墨子

墨子 (中国の思想)

墨子 (中国の思想)


本書は、墨子のエッセンスを達意の現代語訳とともにわかりやすく紹介してくれている。
時空を超えた墨子の思想の新鮮さには、本当に鮮烈な感動を覚える。

私が特に感動したのは、墨家の士は、困難を進んで引き受け、志を貫き、人が知らなくてもなんとも思わない、それは「彼に自信あればなり」(彼有自信也)だからだと言い切る、「親士」篇のことばだった。

「彼に自信あればなり」、
いいことばだと思う。

墨子は、自らの道に絶対の自信があり、自分の人生と生き方に安んじていたのだろう。

その理由は、「万事、義より貴きはなし」と「義」を常に重んじて貫いて生きた、その生きざまから生まれるものだったと思う。

墨子の掲げる義の中心である「兼愛」説は、字面の知識としては誰でも知っている博愛の教えだけれど、墨子を直接読むと、決して単なる理想論ではない、すごい迫力を感じる。

墨子は、兼愛の反対として、ふだん人が持っている差別相対的な愛を「別愛」と呼ぶ。
墨子には、別愛では結局人間には救いはなく、問題しか生じない、別愛は自我執着に汚れたものだという徹底した認識がある。
そうであればこそ、墨子は兼愛を説いた。
また、人が心の底では兼愛をこそ求めていることを、巧みな説き方で論じた。

儒教のような、身近な人間から出発する愛情や倫理の方が、一見現実的にも見えるが、墨子には儒家にはない、人間の根源への凝視と、それを突破する迫力があると思う。

また、墨子の兼愛は、決して空理空論ではなく、国家公共の利益を積極的に求める、実際的で活気ある思想だった。

「仁人の事は、必ず務めて天下の利を起し、天下の害を除かんことを求め、まさにもって天下に法たらんとす。」

そして、墨子は天下の利として、国家社会を豊かにすること(国家之富)、人口を増やすこと(人民之衆)、秩序や治安を正し維持すること(刑政之治)を求め図ることを説いた。

そのために、縁故よりも能力による人材登用や、勤倹節約の大事さ、そのほかのさまざまな方策を説いている。
科学技術にも精通していたようで、ずいぶんと科学技術についても論じているようだ。

そして、人の生き方として、宿命論こそが諸悪の根源だと指摘し、宿命論を排して、人の人生も国家社会の良し悪しも、人間の努力や行為によるということを力説している。(非命論)

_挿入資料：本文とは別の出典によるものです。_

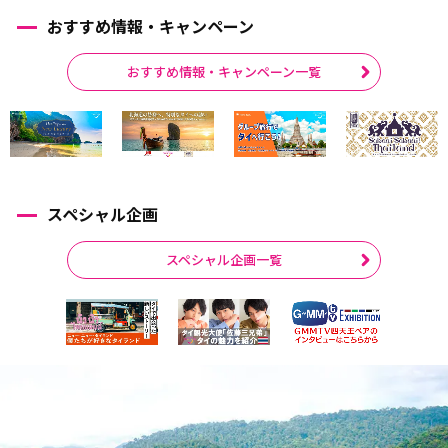
おすすめ情報・キャンペーン
おすすめ情報・キャンペーン一覧
スペシャル企画
スペシャル企画一覧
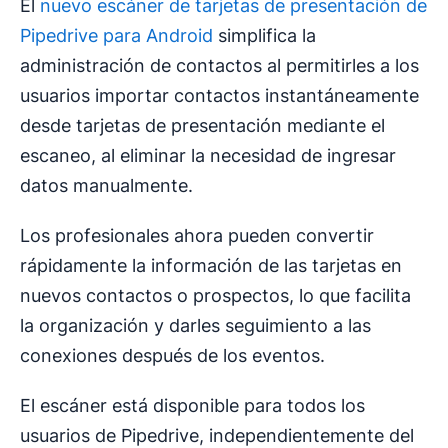
El
nuevo escáner de tarjetas de presentación de
Pipedrive para Android
simplifica la
administración de contactos al permitirles a los
usuarios importar contactos instantáneamente
desde tarjetas de presentación mediante el
escaneo, al eliminar la necesidad de ingresar
datos manualmente.
Los profesionales ahora pueden convertir
rápidamente la información de las tarjetas en
nuevos contactos o prospectos, lo que facilita
la organización y darles seguimiento a las
conexiones después de los eventos.
El escáner está disponible para todos los
usuarios de Pipedrive, independientemente del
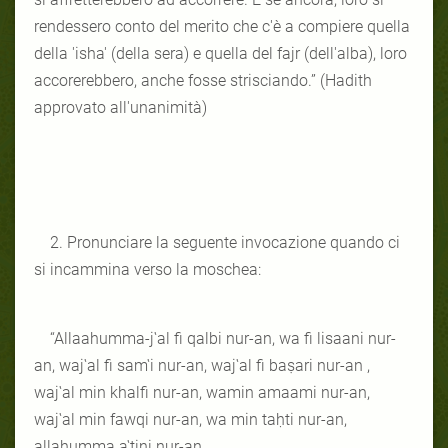
rendessero conto del merito che c'è a compiere quella
della 'isha' (della sera) e quella del fajr (dell'alba), loro
accorerebbero, anche fosse strisciando.” (Hadith
approvato all'unanimità)
2. Pronunciare la seguente invocazione quando ci
si incammina verso la moschea:
“Allaahumma-j‛al fi qalbi nur-an, wa fi lisaani nur-
an, waj‛al fi sam‛i nur-an, waj‛al fi baṣari nur-an ,
waj‛al min khalfi nur-an, wamin amaami nur-an,
waj‛al min fawqi nur-an, wa min taḥti nur-an,
allahumma a‛ṭini nur-an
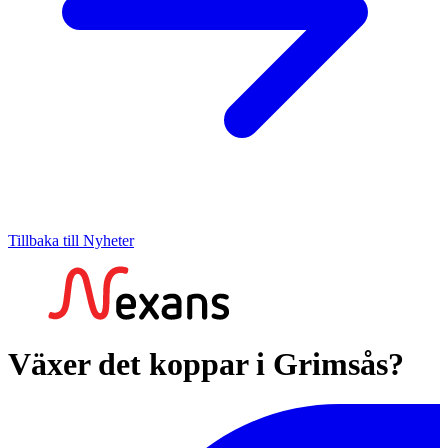
Tillbaka till Nyheter
Växer det koppar i Grimsås?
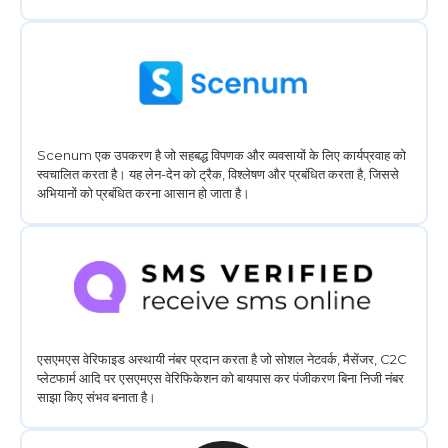
Scenum एक उपकरण है जो सहबद्ध विपणक और व्यवसायों के लिए कार्यप्रवाह को
स्वचालित करता है। यह लेन-देन को ट्रैक, विश्लेषण और प्रबंधित करता है, जिससे
अभियानों को प्रबंधित करना आसान हो जाता है।
एसएमएस वेरिफाइड अस्थायी नंबर प्रदान करता है जो सोशल नेटवर्क, मैसेंजर, C2C
प्लेटफार्म आदि पर एसएमएस वेरिफिकेशन को बायपास कर पंजीकरण बिना निजी नंबर
साझा किए संभव बनाता है।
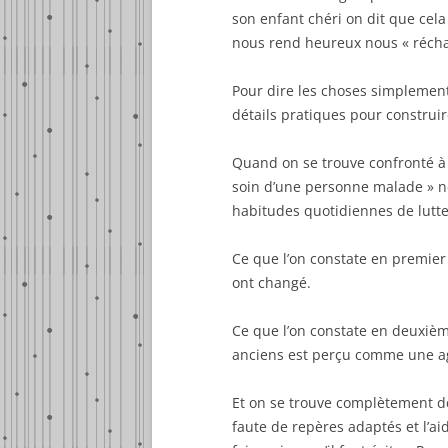
son enfant chéri on dit que cela
nous rend heureux nous « réchau
Pour dire les choses simplement i
détails pratiques pour construi
Quand on se trouve confronté à
soin d’une personne malade » ne
habitudes quotidiennes de lutte 
Ce que l’on constate en premier
ont changé.
Ce que l’on constate en deuxième
anciens est perçu comme une agr
Et on se trouve complètement dé
faute de repères adaptés et l’aid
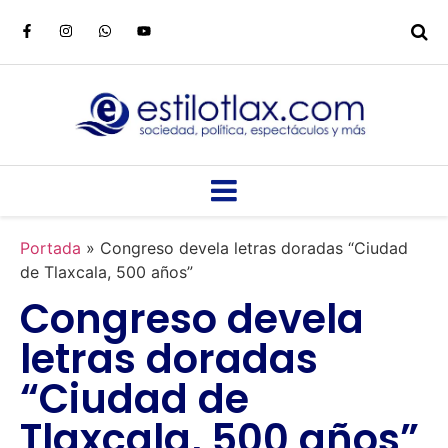
Portada
»
Congreso devela letras doradas “Ciudad
de Tlaxcala, 500 años”
Congreso devela
letras doradas
“Ciudad de
Tlaxcala, 500 años”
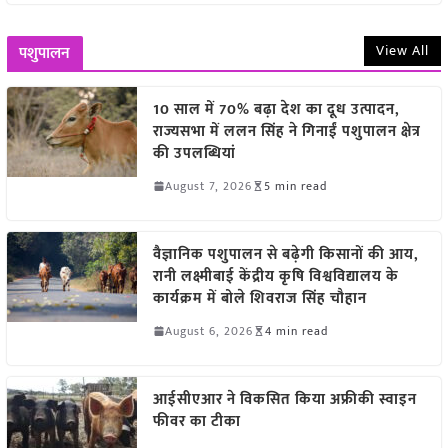
View All
पशुपालन
10 साल में 70% बढ़ा देश का दूध उत्पादन,
राज्यसभा में ललन सिंह ने गिनाईं पशुपालन क्षेत्र
की उपलब्धियां
August 7, 2026
5 min read
वैज्ञानिक पशुपालन से बढ़ेगी किसानों की आय,
रानी लक्ष्मीबाई केंद्रीय कृषि विश्वविद्यालय के
कार्यक्रम में बोले शिवराज सिंह चौहान
August 6, 2026
4 min read
आईसीएआर ने विकसित किया अफ्रीकी स्वाइन
फीवर का टीका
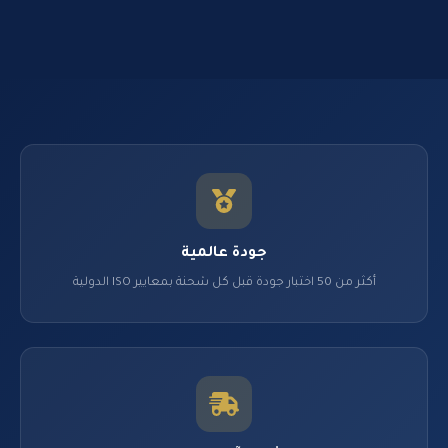
جودة عالمية
أكثر من 50 اختبار جودة قبل كل شحنة بمعايير ISO الدولية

こうしてみると、とても古代中国とは思えない、現代人にも新鮮な感動を呼び起こす思想と思う。

さらに、墨子の特徴としては、このような兼愛や天下の利のために、あらゆる侵略戦争に反対する「非攻」の思想がある。

墨子の「非攻」論の面白いところは、決して空想的な平和主義ではなく、侵略戦争に反対するために非常にリアルな戦術論や軍事論を具備していたところで、実際に当時いろんな小国のために、弟子を引き連れて戦術や科学技術や外交を駆使して、大国の侵略を打ち破り、侵略戦争を打倒するためのあらゆる努力を墨家集団が行っていたことが、この墨子の記述からも窺われる。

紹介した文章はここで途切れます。